Save and load index for the Flash entropy search object

After you have built the index, you have the option to save it to disk for later use.

Using pickle

You can use Python’s built-in pickle module to save and load the FlashEntropySearch object, as follows:

import pickle
# Save the index
with open('path/to/index', 'wb') as f:
    pickle.dump(entropy_search, f)
# And load the index
with open('path/to/index', 'rb') as f:
    entropy_search = pickle.load(f)

Using read and write functions

We also provide read and write functions to save and load the index.

To save a FlashEntropySearch object to disk:

entropy_search.write('path/to/index')

To load a FlashEntropySearch object from disk:

entropy_search = FlashEntropySearch()
entropy_search.read('path/to/index')

If you’re working with a very large spectral library, or your computer’s memory is limited, you can use the low_memory parameter to partially load the library and reduce the memory usage.

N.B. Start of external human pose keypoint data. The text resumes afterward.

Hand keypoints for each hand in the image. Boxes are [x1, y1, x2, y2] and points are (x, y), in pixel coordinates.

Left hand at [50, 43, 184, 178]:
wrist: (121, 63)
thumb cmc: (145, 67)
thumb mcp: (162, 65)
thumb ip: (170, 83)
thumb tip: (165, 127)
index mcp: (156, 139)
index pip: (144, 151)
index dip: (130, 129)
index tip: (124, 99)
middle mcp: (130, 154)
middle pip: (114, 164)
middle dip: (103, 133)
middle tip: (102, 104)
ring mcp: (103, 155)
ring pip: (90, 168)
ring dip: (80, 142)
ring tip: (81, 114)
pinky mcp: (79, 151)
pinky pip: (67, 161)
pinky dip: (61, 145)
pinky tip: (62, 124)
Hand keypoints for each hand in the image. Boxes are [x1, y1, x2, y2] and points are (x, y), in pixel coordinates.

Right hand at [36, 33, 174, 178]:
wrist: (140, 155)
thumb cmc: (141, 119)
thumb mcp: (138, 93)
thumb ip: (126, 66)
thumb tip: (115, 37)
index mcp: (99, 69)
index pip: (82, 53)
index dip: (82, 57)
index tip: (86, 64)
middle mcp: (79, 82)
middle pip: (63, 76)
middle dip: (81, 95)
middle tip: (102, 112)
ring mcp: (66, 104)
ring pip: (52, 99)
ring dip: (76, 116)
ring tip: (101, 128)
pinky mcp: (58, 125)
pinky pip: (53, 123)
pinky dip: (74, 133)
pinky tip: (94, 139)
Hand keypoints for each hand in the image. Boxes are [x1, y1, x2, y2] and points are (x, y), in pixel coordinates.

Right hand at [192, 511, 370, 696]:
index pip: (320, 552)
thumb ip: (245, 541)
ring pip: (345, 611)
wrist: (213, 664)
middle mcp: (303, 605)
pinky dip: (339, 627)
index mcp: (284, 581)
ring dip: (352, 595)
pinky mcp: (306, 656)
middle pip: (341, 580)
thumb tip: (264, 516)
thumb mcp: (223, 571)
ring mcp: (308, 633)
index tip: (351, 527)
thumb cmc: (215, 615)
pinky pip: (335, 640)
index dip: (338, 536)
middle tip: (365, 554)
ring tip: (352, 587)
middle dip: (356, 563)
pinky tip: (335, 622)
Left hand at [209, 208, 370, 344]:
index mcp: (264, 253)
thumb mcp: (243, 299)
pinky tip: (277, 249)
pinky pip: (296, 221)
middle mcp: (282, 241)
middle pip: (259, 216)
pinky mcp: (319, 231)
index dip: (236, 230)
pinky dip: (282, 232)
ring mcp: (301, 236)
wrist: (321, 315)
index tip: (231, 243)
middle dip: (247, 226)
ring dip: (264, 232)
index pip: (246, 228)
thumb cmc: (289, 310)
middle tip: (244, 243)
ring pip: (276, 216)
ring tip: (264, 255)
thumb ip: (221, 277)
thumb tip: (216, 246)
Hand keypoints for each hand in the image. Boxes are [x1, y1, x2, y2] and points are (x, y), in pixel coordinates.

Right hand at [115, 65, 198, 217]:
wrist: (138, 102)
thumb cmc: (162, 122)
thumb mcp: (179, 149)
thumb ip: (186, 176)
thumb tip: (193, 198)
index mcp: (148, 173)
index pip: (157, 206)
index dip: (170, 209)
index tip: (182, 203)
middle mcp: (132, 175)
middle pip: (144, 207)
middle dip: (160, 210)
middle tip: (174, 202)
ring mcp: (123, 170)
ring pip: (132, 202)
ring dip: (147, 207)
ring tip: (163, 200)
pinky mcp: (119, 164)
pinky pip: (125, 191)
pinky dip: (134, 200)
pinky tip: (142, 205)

For example:

entropy_search = FlashEntropySearch(low_memory=True)
entropy_search.read('path/to/index')

The index only needs to be built once. After that, you can use the read function to load the index. If you built the index using the low_memory=False mode, you can still load it using a FlashEntropySearch object with either the low_memory=False or low_memory=True mode.